Telling new stories

Telling new stories

Director's cut

Telling new stories

With background in theatre, Mira Nair ventured into films quite on purpose, when at college she found Cambridge theatre meekly political. She started as a student of Delhi University and the thrust of her instincts took her into all the adventures she has taken up. Her films are Indian and at the same time global. They are an artistic take on ‘Hollywood Bollywood’ films.

The 58-year-old is well known as a filmmaker but few people know that she is also a social entrepreneur and a passionate film editor.

“I wanted to build new narratives through editing documentaries. I understood how cutting the film in a way is also a way to control (emotions),” says Nair. She says, “Class and economics is my line (of work) and hence I began to make documentaries all about India. There were less documentaries being made in the 80s and it was such a struggle to raise funds.”

Nair runs a free film school called Maisha Film Lab in Kampala, Uganda, along with her husband. “The school is 11 years old and every year we take 10 students from the place. Now some of them also have grown up to be professional filmmakers,” she exclaims. Guest lecturers and professionals from the film industry are deputed at the school. “Most of them are my friends and they have never refused. The first year Vishal Bhardwaj was called to teach a class,” she avers.
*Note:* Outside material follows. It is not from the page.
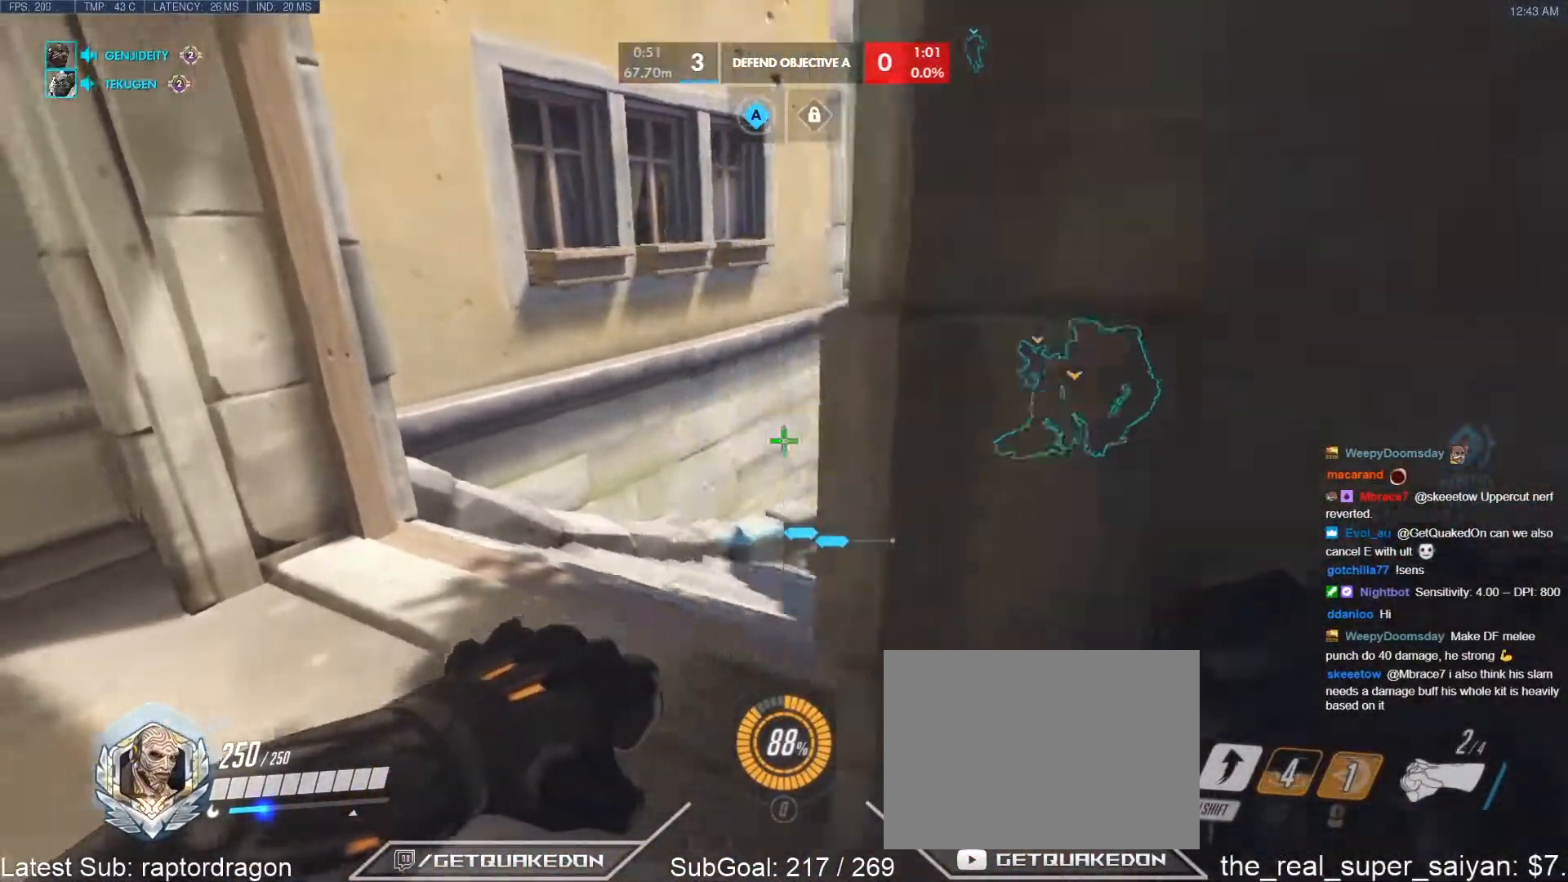
{"keys": [], "events": [[467, "a", "up"]]}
Nair who often shared alternate narratives on mainstream topics such as migration (in ‘Mississipi Masala’), woman (in ‘The Namesake’), Punjabi weddings (in ‘Monsoon Wedding’), also took it upon herself to share “the modern African tales” as she calls it.
Married to a Ugandian, she lived in the place for some time to realise various issues and conflicts still prevalent in the modern day and age. She tries to learn about people and their environment and picks up from there.

“In my childhood (in Orissa) I found the milkman’s life infinitely interesting,” she laughs. This agog was not her first nor her last. Seemingly all her films went through certain kind of personal journey or were derived from one.

The best example remains ‘Salaam Bombay’, where she not only lived and worked with street kids but also cast them as method actors.